Tim detikcom tiba di Miangas pada hari Minggu (8/9). Sesaat sebelum landing di Miangas, terlihat jelas betapa kecilnya pulau ini. Hijau dengan lambaian nyiur kelapa, Miangas semakin membuat saya penasaran.

Begitu menginjakkan kaki di Miangas, saya bergegas mencari tahu pejabat daerah setempat. Rasa penasaran mengalahkan rasa lelah akibat penerbangan subuh yang saya lalui.

Miangas rupanya adalah sebuah kecamatan khusus di Kabupaten Talaud, Sulawesi Utara. Miangas dikelapai oleh camat khusus, Sepno Lantaa.

"Jumlah penduduk yang ada di Miangas 1.012 jiwa. Ini sudah termasuk yang menetap dan satuan petugas. Penduduknya 96 persen beragama kristen," ujar Sepno.

Ya, sebagai pulau terdepan yang berbatasan dengan Filipina, Miangas juga dijaga oleh petugas TNI. Petugas yang berjaga di pulau ini adalah Koramil, TNI-AL, dan TNI-AD.

Mengemban pangkat camat khusus, Sepno bertugas dengan beban setengah bupati. Karena berada jauh dari Kabupaten Talaud, camat khusus Miangas diberi kewenangan untuk mengurus surat-surat dan dokumen penting seperti tanah dan pernikahan.

Penduduk Miangas mencari nafkah dengan melaut, berdagang dan berkebun. Hasil laut yang dimiliki Miangas sebenarnya sangat kaya. Bayangkan saja, pulau kecil ini di kelilingi oleh lautan lepas.

Lobster, kepiting sampai kakap merah bisa didapatkan jika laut sedang bersahabat. Sayangnya, Miangas berteman akrab dengan cuaca ekstrem. Gelombang tinggi dan angin kencang, membuat hasil laut sepi.

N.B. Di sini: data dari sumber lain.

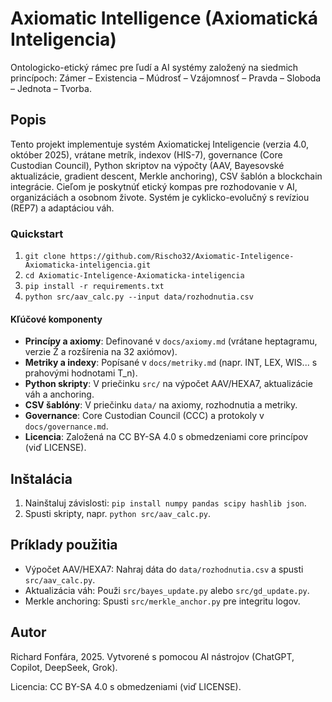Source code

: # Axiomatic Intelligence (Axiomatická Inteligencia)

Ontologicko-etický rámec pre ľudí a AI systémy založený na siedmich princípoch: Zámer – Existencia – Múdrosť – Vzájomnosť – Pravda – Sloboda – Jednota – Tvorba.

## Popis
Tento projekt implementuje systém Axiomatickej Inteligencie (verzia 4.0, október 2025), vrátane metrík, indexov (HIS-7), governance (Core Custodian Council), Python skriptov na výpočty (AAV, Bayesovské aktualizácie, gradient descent, Merkle anchoring), CSV šablón a blockchain integrácie. Cieľom je poskytnúť etický kompas pre rozhodovanie v AI, organizáciách a osobnom živote. Systém je cyklicko-evolučný s revíziou (REP7) a adaptáciou váh.

### Quickstart
1. `git clone https://github.com/Rischo32/Axiomatic-Inteligence-Axiomaticka-inteligencia.git`
2. `cd Axiomatic-Inteligence-Axiomaticka-inteligencia`
3. `pip install -r requirements.txt`
4. `python src/aav_calc.py --input data/rozhodnutia.csv`

#### Kľúčové komponenty
- **Princípy a axiomy**: Definované v `docs/axiomy.md` (vrátane heptagramu, verzie Ž a rozšírenia na 32 axiómov).
- **Metriky a indexy**: Popísané v `docs/metriky.md` (napr. INT, LEX, WIS... s prahovými hodnotami T_n).
- **Python skripty**: V priečinku `src/` na výpočet AAV/HEXA7, aktualizácie váh a anchoring.
- **CSV šablóny**: V priečinku `data/` na axiomy, rozhodnutia a metriky.
- **Governance**: Core Custodian Council (CCC) a protokoly v `docs/governance.md`.
- **Licencia**: Založená na CC BY-SA 4.0 s obmedzeniami core princípov (viď LICENSE).

## Inštalácia
1. Nainštaluj závislosti: `pip install numpy pandas scipy hashlib json`.
2. Spusti skripty, napr. `python src/aav_calc.py`.

## Príklady použitia
- Výpočet AAV/HEXA7: Nahraj dáta do `data/rozhodnutia.csv` a spusti `src/aav_calc.py`.
- Aktualizácia váh: Použi `src/bayes_update.py` alebo `src/gd_update.py`.
- Merkle anchoring: Spusti `src/merkle_anchor.py` pre integritu logov.

## Autor
Richard Fonfára, 2025. Vytvorené s pomocou AI nástrojov (ChatGPT, Copilot, DeepSeek, Grok).

Licencia: CC BY-SA 4.0 s obmedzeniami (viď LICENSE).
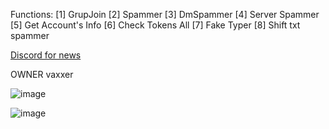 Functions:
[1] GrupJoin
[2] Spammer
[3] DmSpammer
[4] Server Spammer
[5] Get Account's Info
[6] Check Tokens All
[7] Fake Typer
[8] Shift txt spammer

[Discord for news](https://discord.gg/jVcRtZ3w55)

OWNER vaxxer

![image](https://github.com/MysticSpammervaxxer/mystic_spammer/assets/157027432/9f2d3d79-34ef-4622-a23c-eabbf117553c)

![image](https://github.com/MysticSpammervaxxer/mystic_spammer/assets/157027432/2594176e-4e8b-4618-84ba-c9cec6cf295b)




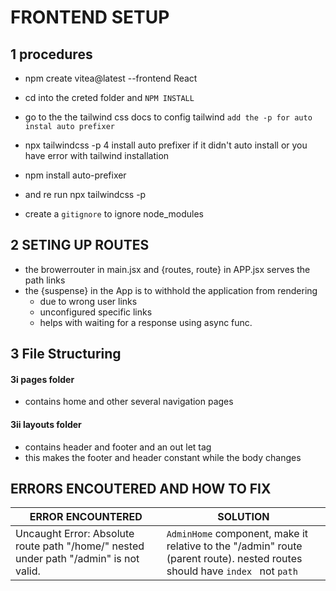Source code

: # FRONTEND SETUP

## 1 procedures

- npm create vitea@latest --frontend React
- cd into the creted folder and `NPM INSTALL`
- go to the the tailwind css docs to config tailwind `add the -p for auto instal auto prefixer`

- npx tailwindcss -p
  4 install auto prefixer if it didn't auto install or you have error with tailwind installation
- npm install auto-prefixer
- and re run npx tailwindcss -p
- create a `gitignore` to ignore node_modules

## 2 SETING UP ROUTES

- the browerrouter in main.jsx and {routes, route} in APP.jsx serves the path links
- the {suspense} in the App is to withhold the application from rendering
  - due to wrong user links
  - unconfigured specific links
  - helps with waiting for a response using async func.

## 3 File Structuring

#### 3i pages folder

- contains home and other several navigation pages

#### 3ii layouts folder

- contains header and footer and an out let tag
- this makes the footer and header constant while the body changes

## ERRORS ENCOUTERED AND HOW TO FIX

| ERROR ENCOUNTERED | SOLUTION |
| ----------------- | -------- |
| Uncaught Error: Absolute route path "/home/" nested under path "/admin" is not valid. |  `AdminHome` component, make it relative to the "/admin" route (parent route). nested routes should have `index ` not `path`  |
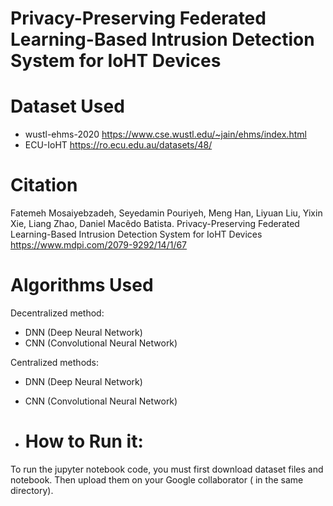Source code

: # Privacy-Preserving Federated Learning-Based Intrusion Detection System for IoHT Devices

# Dataset Used
- wustl-ehms-2020 https://www.cse.wustl.edu/~jain/ehms/index.html
- ECU-IoHT  https://ro.ecu.edu.au/datasets/48/
# Citation

Fatemeh Mosaiyebzadeh, Seyedamin Pouriyeh, Meng Han, Liyuan Liu, Yixin Xie, Liang Zhao, Daniel Macêdo Batista. Privacy-Preserving Federated Learning-Based Intrusion Detection System for IoHT Devices 
https://www.mdpi.com/2079-9292/14/1/67

# Algorithms Used
Decentralized method:
- DNN (Deep Neural Network)
- CNN (Convolutional Neural Network)

Centralized methods:

- DNN (Deep Neural Network)
- CNN (Convolutional Neural Network)

- # How to Run it:

To run the jupyter notebook code, you must first download dataset files and notebook. Then upload them on your Google collaborator ( in the same directory).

Apalagi, perahu yang digunakan masih tradisional berupa motor tempel atau pamboat. Pamboat bisa diisi 2-3 orang dalam cuaca bagus. Kalau angin kencang, tak ada pamboat yang berani melaut.

Saat cuaca ekstrem, masyarakat akan kembali ke darat untuk berkebun. Hasil utama dari kebun ini adalah kelapa. Buah kelapa yang dipanen akan dijadikan kopra. Kopra kemudian kembali diolah untuk menghasilkan minyak kelapa.

Yang membuat pulau ini tak biasa adalah organisasi adat yang masih diteruskan dari jaman leluhur. Ketua adat memiliki peran penting dalam memimpin hukum masyarakat.

Jabatan ketua adat akan dipegang oleh dua orang dengan gelar Mangkubumi 1 dan Mangkubumi 2. Di bawahnya ada 12 suku adat yang masing-masing diwakilkan oleh 2 kepala suku.

Kebetulan, ketua ada yang ada di sana adalah Mangkubumi 2. Mangkubumi 1 sedang dalam perjalanan menuju Kota Melonguane, ibukota Talaud. Dari Mangkubumi 2 ini saya tahu arti nama Miangas.

"Miangas artinya menangis. Nama itu diberikan oleh leluhur kami," ujar Ismael Essing sebagai Mangkubumi 2.

Saya terdiam cukup lama. Kenapa diberi nama menangis?

"Miangas masuk ke dalam kepulauan Talaud. Namun, pulau-pulau lain bagaikan saudara yang berdekatan. Sedangkan Miangas sendirian di laut lepas. Ini kenapa pulau ini menangis karena sendirian," jelas Ismael.